(please see the main page for schedule information)
Reinforcement learners seek to minimize sample complexity, the amount of experience needed to achieve adequate behavior, and computational complexity, the amount of computation needed per experience. Q-learning is a baseline algorithm with minimal computational complexity, but unbounded sample complexity. Variants of Q-learning that use eligibility traces, value function approximation, or hierarchical task representations have shown promise in decreasing sample complexity---a critical concern in real-life applications. I will present my group's recent work comparing model-based learning---using experience to model the contingencies in the environment---to these variations of Q-learning. Model-based learning shows dramatic improvements in sample complexity across a variety of problem scenarios, suggesting that Q-learning may have outlived its usefulness as a benchmark algorithm.

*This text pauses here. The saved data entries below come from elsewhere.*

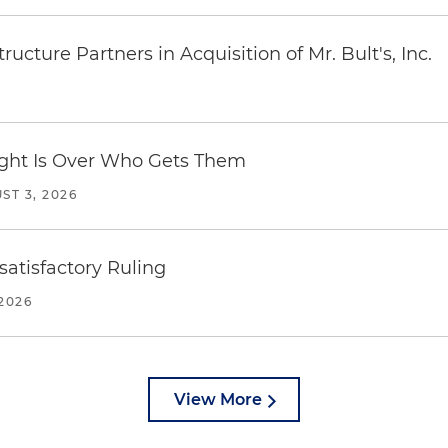
ucture Partners in Acquisition of Mr. Bult's, Inc.
Fight Is Over Who Gets Them
ST 3, 2026
atisfactory Ruling
2026
View More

Michael Littman is director of the Rutgers Laboratory for Real-Life Reinforcement Learning (RL^3) and his research in machine learning examines algorithms for decision making under uncertainty. After earning his Ph.D. from Brown University in 1996, Michael worked as an AAassistant professor at Duke University, a member of technical staff in AT&T's AI Principles Research Department, and is now an associate professor of computer science at Rutgers. He is on the executive council of the American Association for AI, an advisory board member of the Journal of AI Research and an action editor of the Journal of Machine Learning Research.